BEGIN Information shown

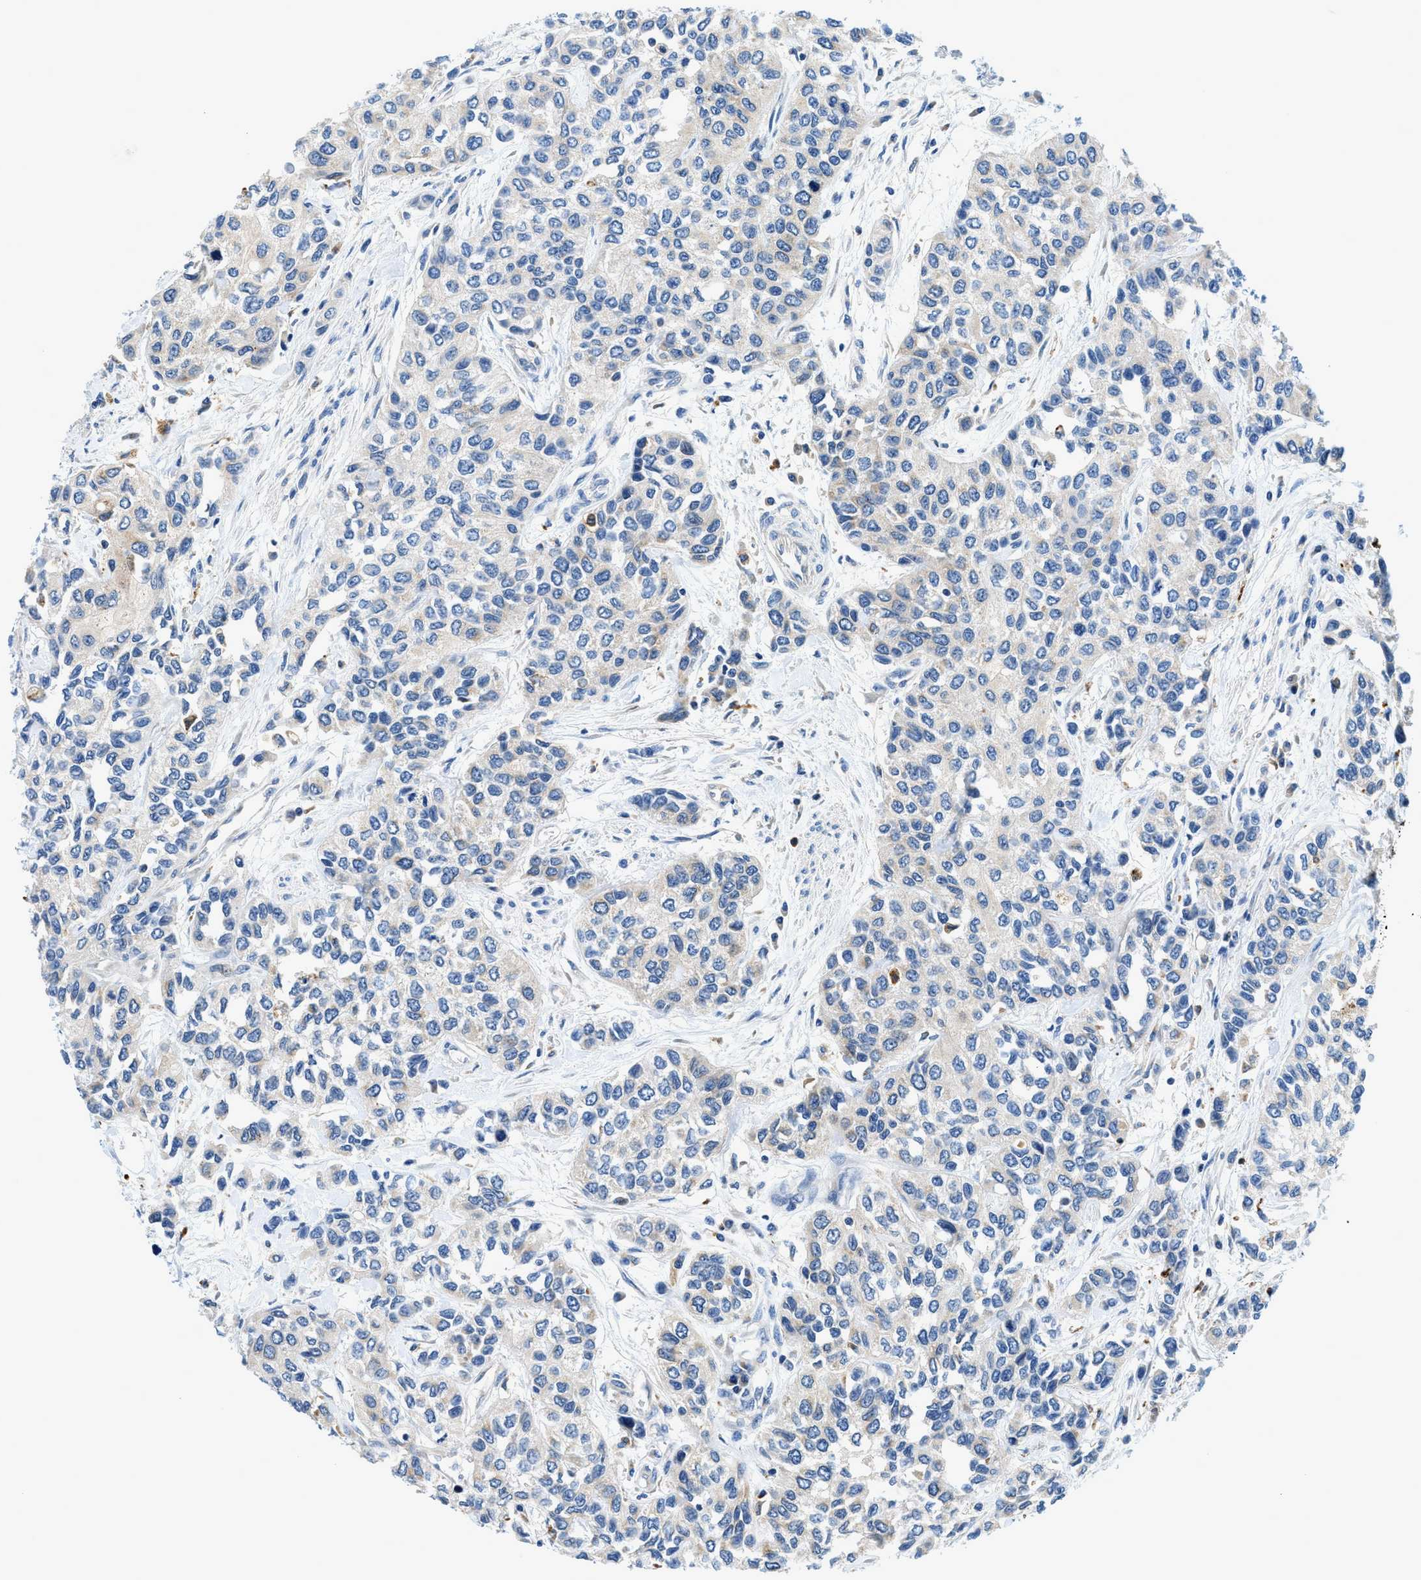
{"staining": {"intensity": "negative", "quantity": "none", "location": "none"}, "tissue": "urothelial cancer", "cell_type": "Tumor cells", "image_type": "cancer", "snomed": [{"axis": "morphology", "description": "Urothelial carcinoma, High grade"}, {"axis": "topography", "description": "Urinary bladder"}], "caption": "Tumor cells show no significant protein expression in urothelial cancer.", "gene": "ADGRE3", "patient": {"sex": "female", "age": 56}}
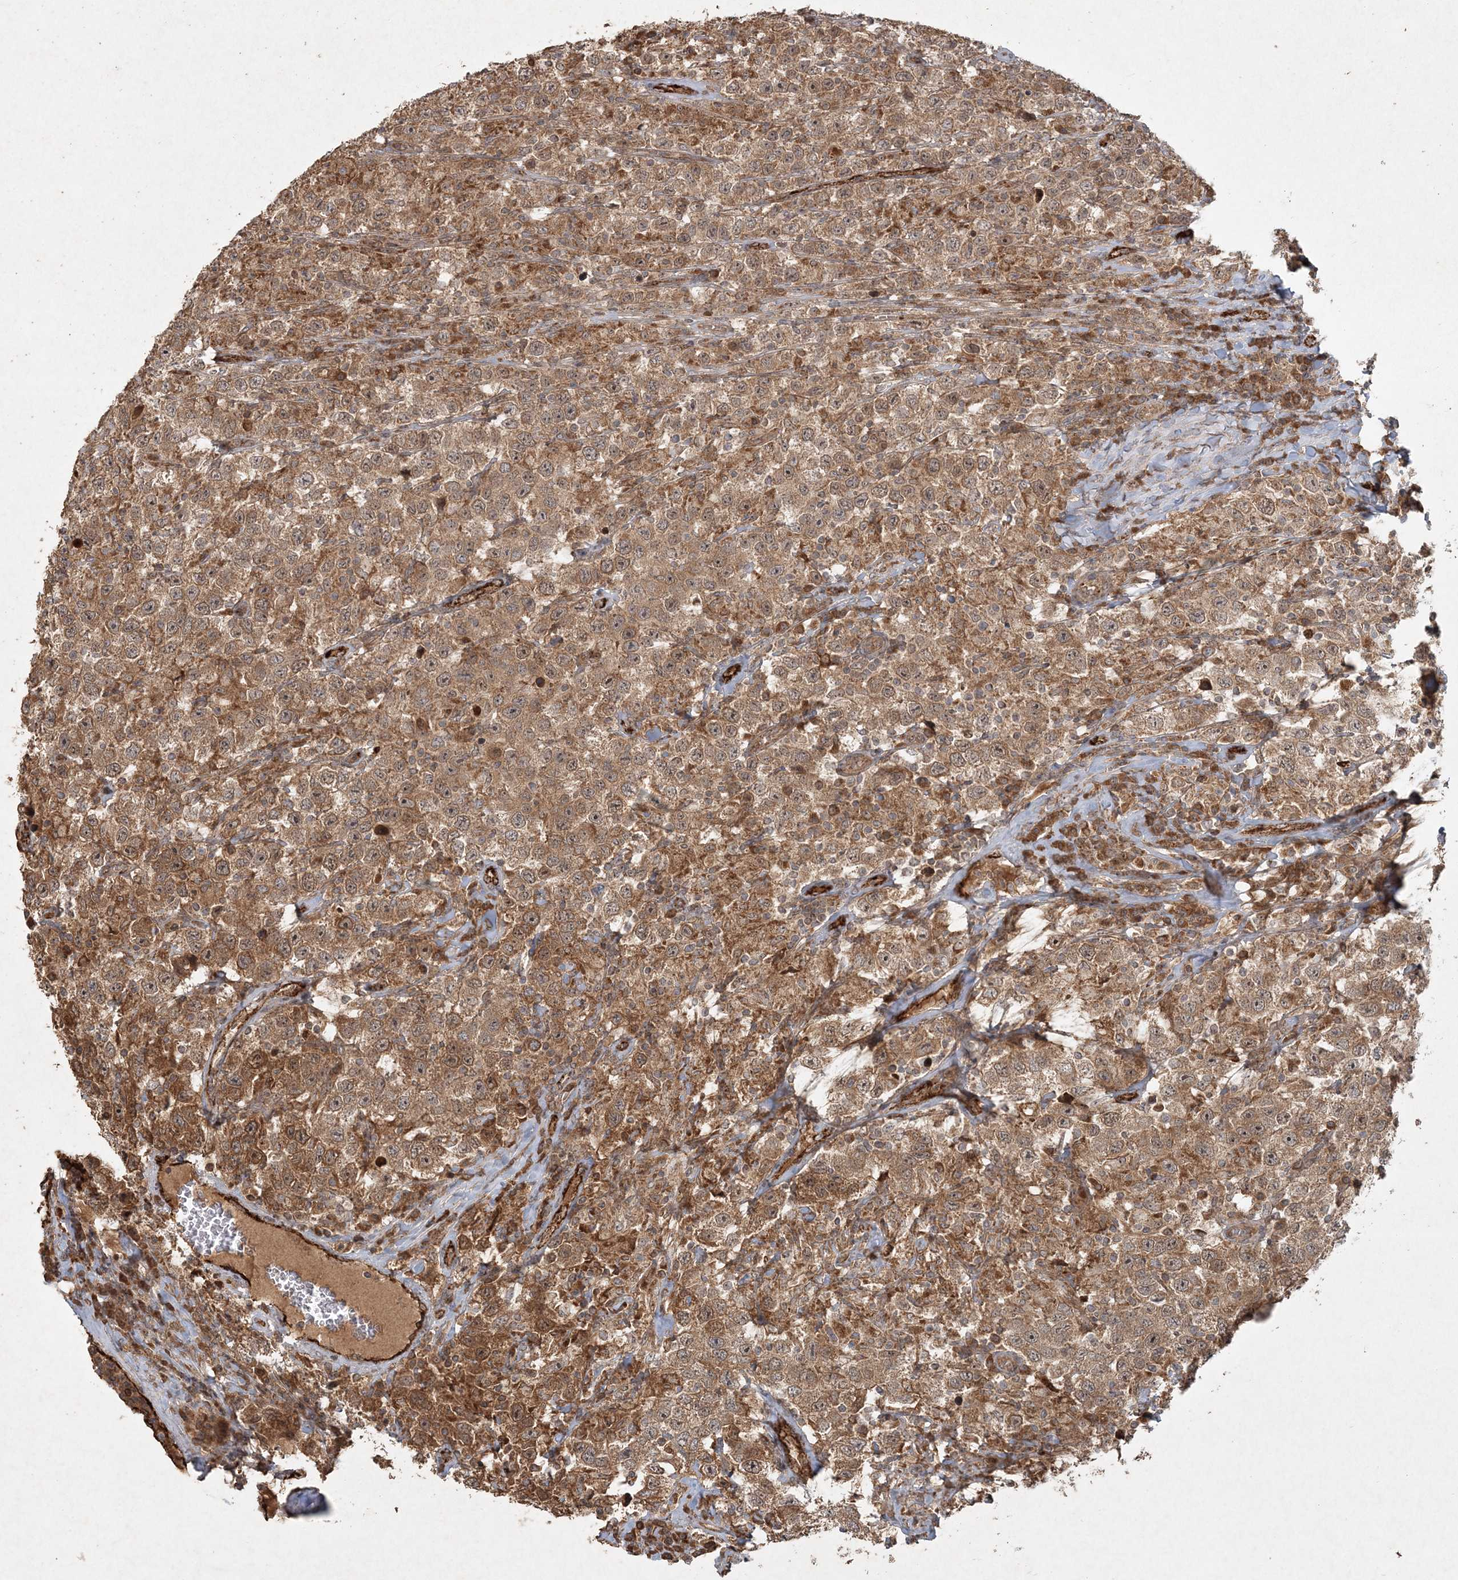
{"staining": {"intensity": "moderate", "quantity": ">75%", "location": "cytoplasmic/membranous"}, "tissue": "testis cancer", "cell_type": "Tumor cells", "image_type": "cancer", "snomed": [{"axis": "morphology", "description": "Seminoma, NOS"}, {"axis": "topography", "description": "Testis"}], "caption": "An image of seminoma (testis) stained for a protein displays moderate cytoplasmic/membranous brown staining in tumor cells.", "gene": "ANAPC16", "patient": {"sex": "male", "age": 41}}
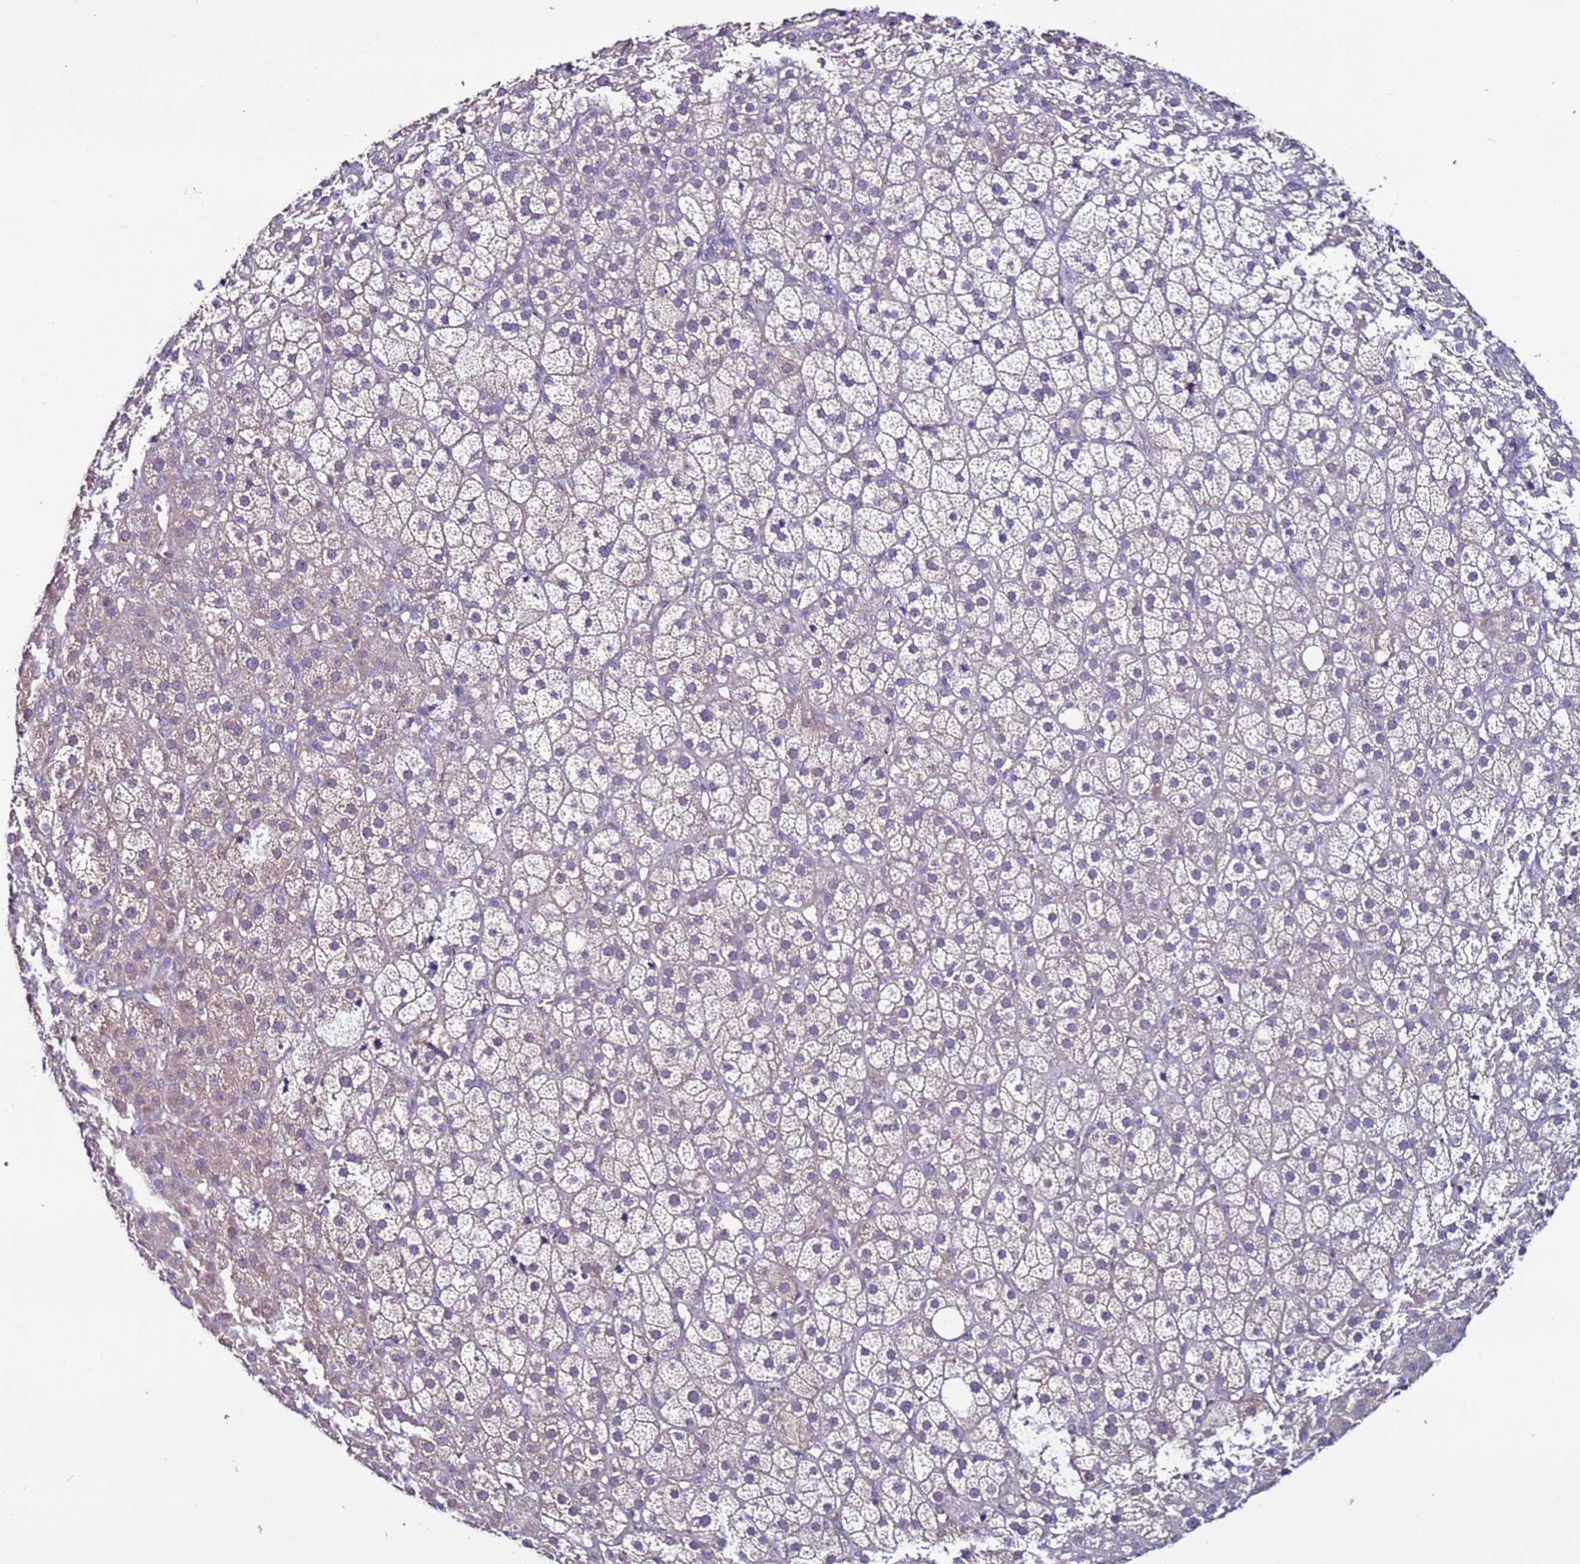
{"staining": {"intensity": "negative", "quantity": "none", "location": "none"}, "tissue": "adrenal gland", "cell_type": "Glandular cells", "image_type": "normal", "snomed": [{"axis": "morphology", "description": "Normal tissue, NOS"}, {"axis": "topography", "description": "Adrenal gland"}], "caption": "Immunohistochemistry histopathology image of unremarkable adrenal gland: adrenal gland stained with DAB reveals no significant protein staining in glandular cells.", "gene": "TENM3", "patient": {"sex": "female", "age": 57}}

END Information shown

Reproduce the lines above letter for letter. The pictures stay behind.

> _Output_:
{"staining": {"intensity": "negative", "quantity": "none", "location": "none"}, "tissue": "urothelial cancer", "cell_type": "Tumor cells", "image_type": "cancer", "snomed": [{"axis": "morphology", "description": "Urothelial carcinoma, High grade"}, {"axis": "topography", "description": "Urinary bladder"}], "caption": "Tumor cells show no significant protein expression in urothelial cancer.", "gene": "ADGRE3", "patient": {"sex": "female", "age": 56}}
{"staining": {"intensity": "moderate", "quantity": ">75%", "location": "cytoplasmic/membranous"}, "tissue": "testis cancer", "cell_type": "Tumor cells", "image_type": "cancer", "snomed": [{"axis": "morphology", "description": "Seminoma, NOS"}, {"axis": "topography", "description": "Testis"}], "caption": "An image of seminoma (testis) stained for a protein displays moderate cytoplasmic/membranous brown staining in tumor cells.", "gene": "ANAPC16", "patient": {"sex": "male", "age": 41}}
{"staining": {"intensity": "negative", "quantity": "none", "location": "none"}, "tissue": "adrenal gland", "cell_type": "Glandular cells", "image_type": "normal", "snomed": [{"axis": "morphology", "description": "Normal tissue, NOS"}, {"axis": "topography", "description": "Adrenal gland"}], "caption": "Immunohistochemistry histopathology image of unremarkable adrenal gland: adrenal gland stained with DAB reveals no significant protein staining in glandular cells.", "gene": "TENM3", "patient": {"sex": "female", "age": 57}}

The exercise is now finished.